Comentaba al hablar de Shine, el epé con el que debutaba Mother Love Bone, que el grupo de Seattle y exigua existencia había sido el nexo entre el sleaze y el grunge, afirmación que su único elepé, Apple (1990), confirma. Su cantante, Andrew Wood, había muerto meses antes de su publicación con solo veinticuatro años, dejando un cadáver joven, una leyenda del rock and roll y un interrogante sobre lo que habría sido el futuro segado de la banda. Su bajista, Jeff Ament, y uno de sus dos guitarristas, Stone Gossard, formarían Temple Of The Dog y conocerían el estrellato con Pearl Jam, pero eso tampoco resuelve una cuestión que es pura especulación, así que atengámonos a las trece canciones que, en versión compact disc, traía el plástico.
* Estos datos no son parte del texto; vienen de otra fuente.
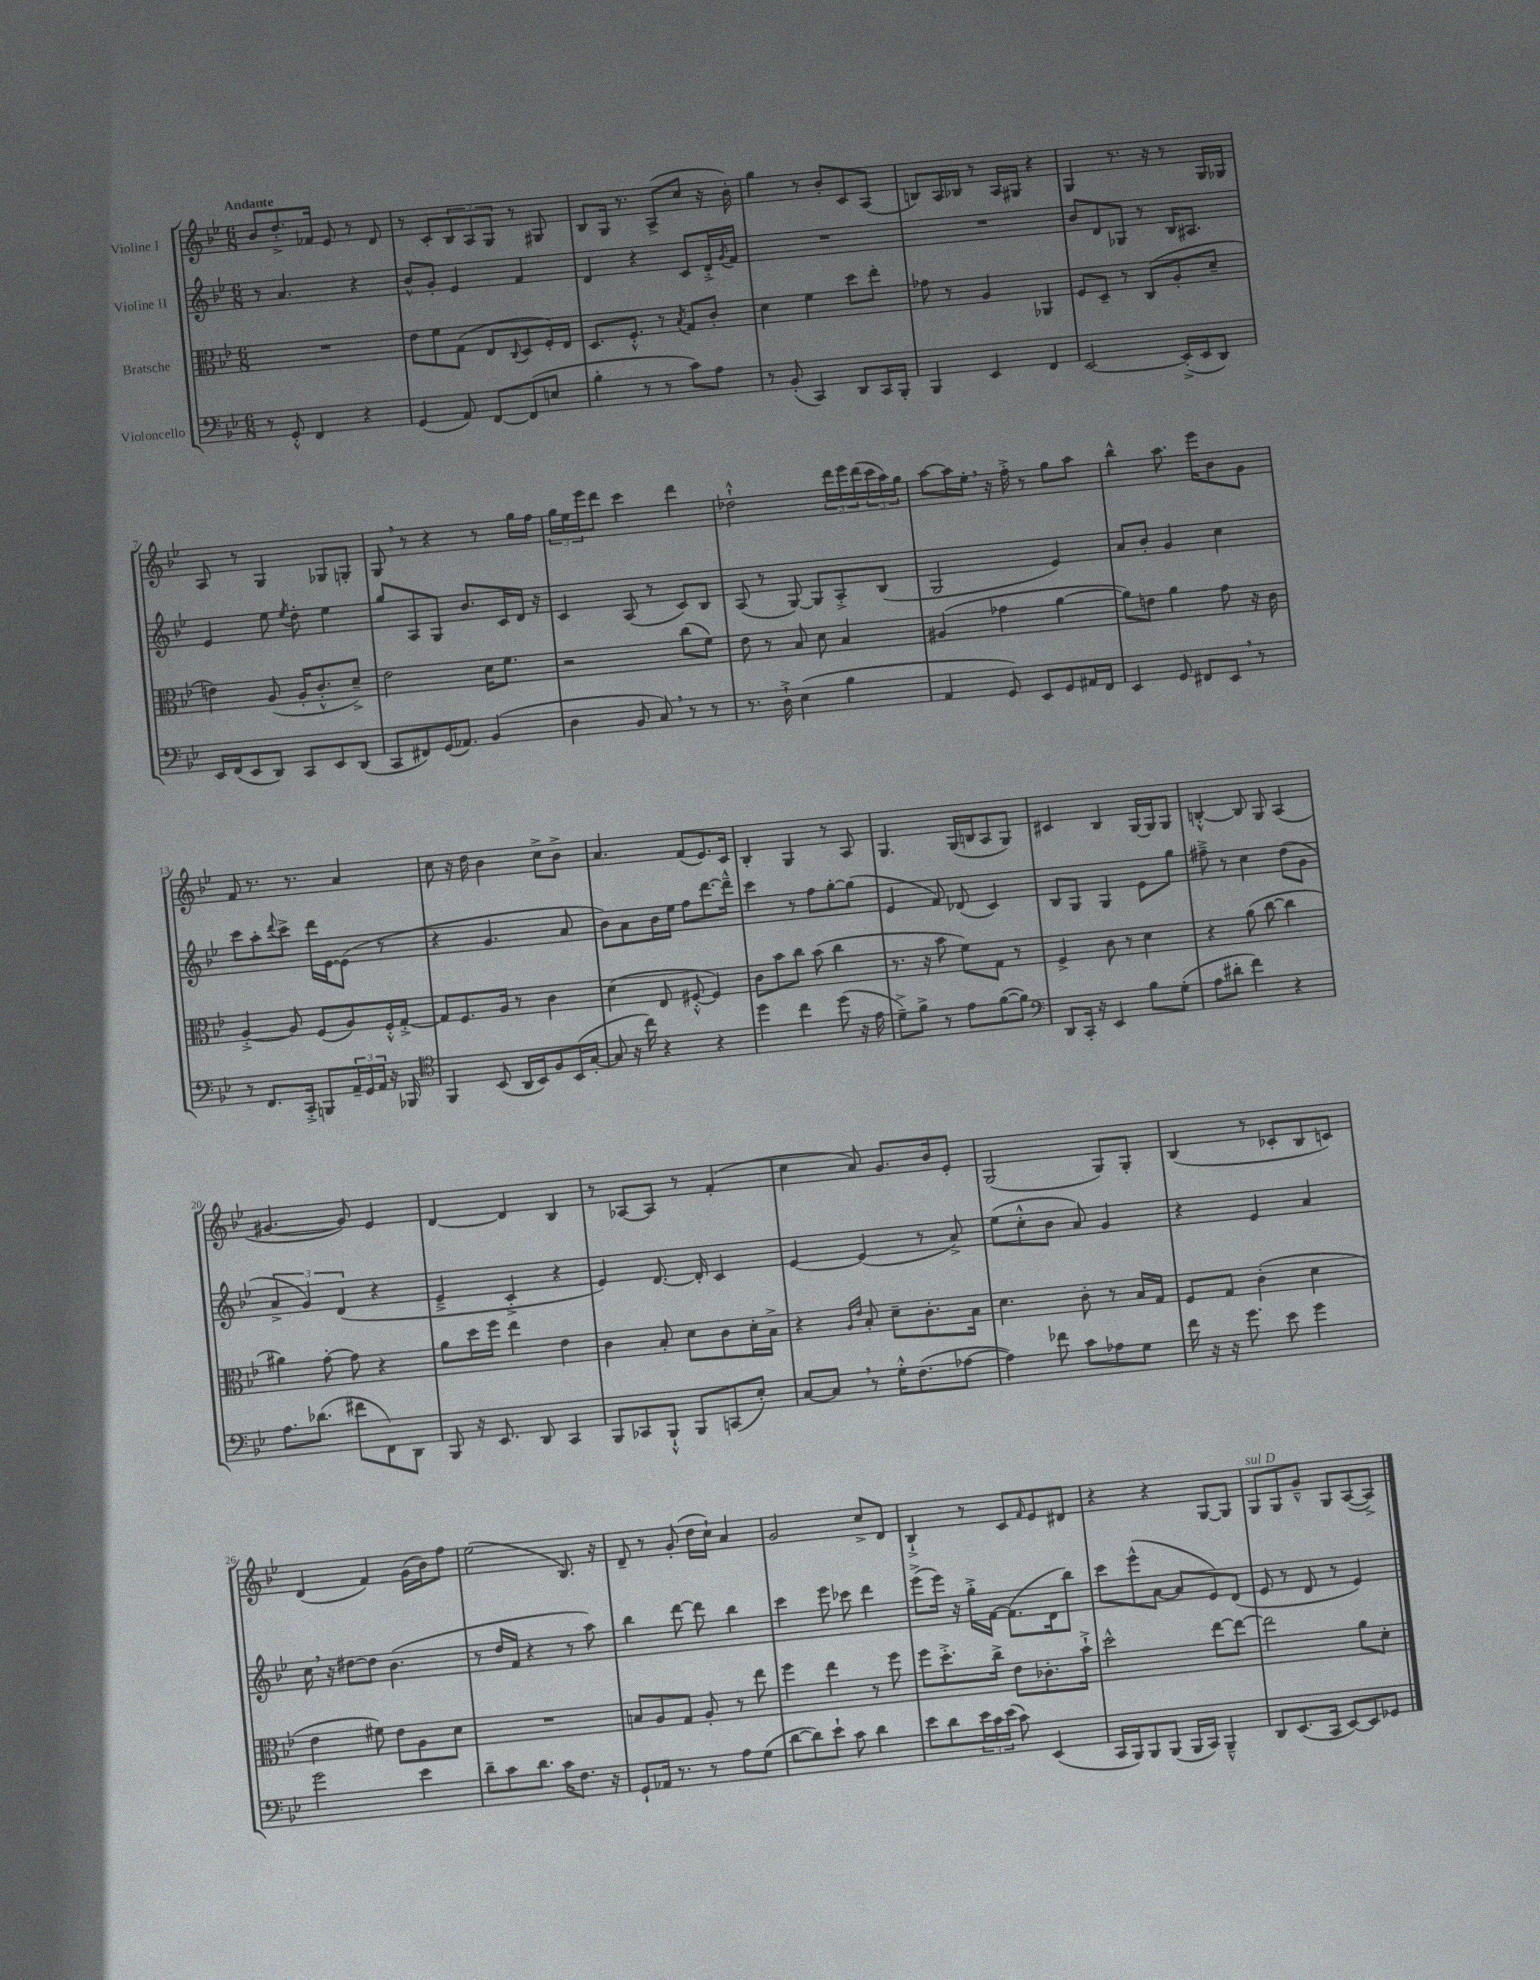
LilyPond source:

<<
\new StaffGroup <<
\new Staff = "s0" \with { instrumentName = "Violine I" } {
    \clef treble \key bes \major \numericTimeSignature \time 6/8 \tempo "Andante"
    bes'8 d''8.-.-> fes'16 ees'8 r8 d'8 |
    r8 c'8-. \tuplet 3/2 { bes8 a8 g8 } r8 gis8 |
    bes8 g16 r8. a8->( c''8 r16 bes'16-.) |
    g''4 r8 bes'8-. c'8 a8( |
    b8) a16 bes16 r8 a16 gis16 r4 |
    g4 r8. r16 r8 g16 ges16 |
    a8 r8 g4 ges8 g8-. |
    g8 \breathe r8 r4 r8 g''16 f''16 |
    \tuplet 3/2 { g''16 ees''16 ees'''16 } d'''8 c'''4 d'''4 |
    des''2-!-^ \tuplet 3/2 { d'''16 ees'''16 d'''16( } \tuplet 3/2 { c'''16 a''16) g''16 } |
    a''8~ a''16 ees''16-. \breathe r16 f''16-.-> r8 g''8 a''8 |
    bes''4-^ a''8. ees'''16 bes'8 g'8 |
    f'8 r8. r8. a'4 |
    c''8 r16 d''16 bes'4 c''8-> bes'8-> |
    a'4. f'8( ees'8.) c'16 |
    bes4-. g4 r8 a8 |
    g4. g16( b16 a8 g8) |
    cis'4 bes4 g16~ g16 g8 |
    b4~-.-^ b8 g8 a4( |
    gis'4.~ gis'8) ees'4 |
    d'4~ d'4 bes4 |
    r8 aes8~ aes8 r8 f'4-.( |
    c''4 a'8) g'8. bes'16 ees'8-. |
    g2( g8) g8-. |
    bes4( r8 ces'8-. bes8 c'8) |
    d'4( f'4) g'16( bes'16) f''8 |
    ees''2( bes8.) r16 |
    d'8-- r8 g'8-.( d''16 c''16-!) a'4 |
    g'2 c''8-> d'8 |
    bes4-!-> r8 c'8 \grace { f'16 } ees'8 dis'8 |
    r4 r4 g8~ g8 |
    g8^\markup { \italic "sul D" } g8 g'8---^ g8 a8~( a8->) \bar "|." |
}
\new Staff = "s1" \with { instrumentName = "Violine II" } {
    \clef treble \key bes \major \numericTimeSignature \time 6/8
    r8 a'4. r4 |
    bes'8-^ g'8-. ees'4 f'4 |
    d'4 r4 c'8 d'16-.-> \acciaccatura { g'8 } f'16 |
    R2. |
    R2. |
    bes'8 d'8 ges8 r8 bes16 ais8. |
    ees'4 ees''8 \acciaccatura { ees''8 } d''8-. ees''4 |
    g''8 a8 g8 bes'8. c'16 d'16 r16 |
    c'4 a8( r8 c'8) bes8 |
    a8( r8 g8~) g8 a8-.-> bes8( |
    g2 ees'4) |
    a'8 bes'8-. g'4 c''4 |
    c'''8 a''8-. \appoggiatura { d'''8 } c'''8-> d'''16 ees'16~ ees'8( r8 |
    r4 g'4. a'8 |
    bes'8) a'8 bes'16 ees''16 f''8 d'''8.~ d'''16---^ |
    c'''4 r8 f''8 g''8~-. g''8( |
    ees'4 f'8) des'8( c'4) |
    bes8 g8 g4 ees'8 g''8 |
    fis''8---> r8 c''4 d''8( g'8 |
    \tuplet 3/2 { a'4-> g'4) d'4( } r4 |
    ees'4---> c'4-.-> r4 |
    ees'4) d'8.~ d'16-. c'4 |
    ees'4~ ees'4( r8 a'8->) |
    ees''8( c''8-.-^ bes'8 a'8) g'4 |
    r4 ees'4 a'4 |
    c''16 \breathe r16 dis''8~ dis''8 bes'4.( |
    r8 d''16 f'16 r4 r8 a''8) |
    bes''4 d'''8~ d'''8 bes''4 |
    c'''4 ees'''8 ces'''8 d'''4 |
    ees'''8->( ees'''16) r16 g''16-.-> f'16~ f'8.( d'16 bes''8) |
    c'''8 ees'''8-^( a'8~ a'8 ees'8) d'8( |
    ees'8 r8 d'8 r8 ees'4) \bar "|." |
}
\new Staff = "s2" \with { instrumentName = "Bratsche" } {
    \clef alto \key bes \major \numericTimeSignature \time 6/8
    R2. |
    ees'8 f'8 g8( ees8 \appoggiatura { c8 } d8 f16-.) ees16 |
    d8. f8.-.-^ r8 \acciaccatura { bes8 } g8 c'8-. |
    d'4 f'4 d''8 ees''8-. |
    ges'8 r8 a4 aes,4 |
    f8 d8-- r8 c8( a8-. d'8-- |
    e'4) a8( a16-. c'8.-.-^ d'8--->) |
    ees'2 d'16 f'8. |
    r2 c''8( f'8) |
    ees'8 r8 bes8 d'8 bes4 |
    ais4( ges'4 a'4~ |
    a'8) e'8 a'4 g'8 r16 c'16 |
    a4~-.-> a8 f8( a8) f16-.-^ g16~-.-> |
    g8 f8. a16 r8 c'4 |
    d'4( ees8 fis8~-.-^ fis4) |
    c'8 bes'8 c''8 bes'8( c''4 |
    r8. r16 bes'8 f'8) g8 r8 |
    f4-> c'8 r8 d'4 |
    r4 a'8( c''8~ c''4 |
    ais'4) g'8~-. g'8 r4 |
    a'8 d''16 f''16 ees''4 ees'4 |
    c'4 bes8-. d'8 c'8 d'16-. bes16-> |
    r4 \grace { a16 ees'16 } bes8-. d'8-- c'8.-. bes16 |
    d'4. c'8-. r8 bes16 g16 |
    f8 g8 c'4-.( d'4 |
    ees'4 fis'8) ees'8 a8 d'8 |
    R2. |
    b8 a8 g8 a8-. r8 ees''8 |
    f''4 ees''4 r8 f''8 |
    f''8 d''8.-.-> c''16-> ees'8 ces'8.-. bes'16-!-> |
    d''2-^ ees''8~ ees''8~ |
    ees''2 a'8 d'8-. \bar "|." |
}
\new Staff = "s3" \with { instrumentName = "Violoncello" } {
    \clef bass \key bes \major \numericTimeSignature \time 6/8
    r8 g,8-.-^ f,4 r4 |
    g,4( a,8) f,8~ f,8( e8 |
    bes4-. r8 r8 c'8) a8 |
    r8 bes,8-.( c,4) d,8 c,16 bes,,16-. |
    bes,,4 ees,4 f,4 |
    ees,2~ ees,16-.->( ees,16 d,8) |
    ees,16 f,16( ees,8 d,8) c,8 ees,8 d,8( |
    c,8 fis,8) g,16( aes,8.) bes,4( |
    d4 bes,8 c8) \breathe r8 r8 |
    r8. d16-!-> ees4( bes4 |
    a,4 g,8) ees,8 g,8 ais,16 f,16 |
    ees,4 g,8 fis,8 ees,8 \breathe r8 |
    r8 f,8. c,16-.-> b,,8 \tuplet 3/2 { a,16-- g,16 a,16 } r16 bes,,16 |
    \clef tenor f,4 bes,8( a,16 bes,16) f8 bes,16( g16~-. |
    g8 r16 c''16) r4 r4 |
    d''4 c''4 d''8( r16 ees'16 |
    d'8--->) f'8-> r8 ees'8 f'8~( f'8) |
    \clef bass d,8 c,16-. r16 ees,4 bes8 g8-.( |
    a8 dis'8-. f'4) r4 |
    a8. des'8.( fis'8 f,8) d,8 |
    bes,,8 r16 ees,8. d,8 c,4 |
    bes,,8 ces,8 bes,,8-!-^ bes,,8 c,8( ees8-.) |
    c8~ c8 \breathe r8 g16-.-^ f8.( aes8~ |
    aes4) fes'8 c'8 aes8 g8 |
    f'16 r16 r16 g'8. ees'8 g'4 |
    g'2 ees'4 |
    d'8-- c'8 d'8. c'16 f8. r16 |
    g,8-! aes,16 r8. r8 a8 g8( |
    d'8~ d'8) ees'8-! c'8 d'4 |
    ees'8 d'8 \tuplet 3/2 { ees'16 c'16 ees'16( } c'8) ees,4( |
    c,16 bes,,16) bes,,8 bes,,8( bes,,16 c,16) bes,,4---^ |
    d,8 ees,8.( c,16 ees,8~) ees,8 ges,8 \bar "|." |
}
>>
>>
Musculosas y melódicas, las composiciones que Mother Love Bone pone en escena con rotundidad llevan claros ecos de Aerosmtih, Led Zeppelin, Guns N' Roses y otros clásicos del hard rock setentero y ochentero, si bien desde una perspectiva nada complaciente o imitadora sino personal y creativa. Aunque sean la distorsión y la potencia las que dominen también hay espacio para las baladas como Stargazer, Man Of Golden Words, Gentle Groove y, sobre todo, la que culmina el trabajo. Conocida ya por hacer tándem con Chloe Dancer en el mencionado Shine, Crown Of Thorns se presenta aquí sola pero igualmente emocionante —emoción que desborda la música, que resbala sobre el sonido— en una despedida que lo es por igual de Apple que del pobre Andrew Wood y su "corona de espinas". Solo nos queda nombrar la guitarra solista de Bruce Fairweather y la batería de Greg Gilmore para completar este texto y el adiós a quien lo dio todo en vida aunque, en última instancia, la heroína fuera más fuerte que él.

lunes, 1 de abril de 2024

En la guía, en el listín

Con varios singles y un espléndido epé a sus espaldas (Branquias bajo el agua), Derribos Arias publicaba en 1983 el que sería único elepé de una breve pero necesaria carrera: En la guía, en el listín. Un disco que incide en las coordenadas post punk que el grupo de Poch y Alejo Alberdi venía desarrollando desde sus inicios, post punk que tiene dejes no wave y noise rock pasados por el tamiz provocativo, histriónico e incluso enajenado de su cantante. Escuchen, por ejemplo, la versión del Lonesome Cowboy Bill (Pobre Cowboy Bill al volcarse al castellano) de la Velvet, el minimalismo electrónico de Lo que hay, la patada punk de Intima decoración, el rock crudo de Crematorio ("En Auschwitz te hacen jabón" es un verso inimaginable hoy en día) o la performance que cierra el álbum mediante cinco minutos y medio de atmósferas en las que la música concreta y el pop disonante de cámara aúnan esfuerzos bajo el nombre de la banda (Derribos Arias se llama la canción, sí), y tendrán las claves de un trabajo alucinógeno al que es complicado encontrar parangón en el rock español. Pero es que sus autores transitaron caminos personalísimos que es casi inútil clasificar y hasta glosar, por mucho que hoy aquí lo hayamos intentado. En la guía, en el listín, eso sí, no puede faltar en su colección.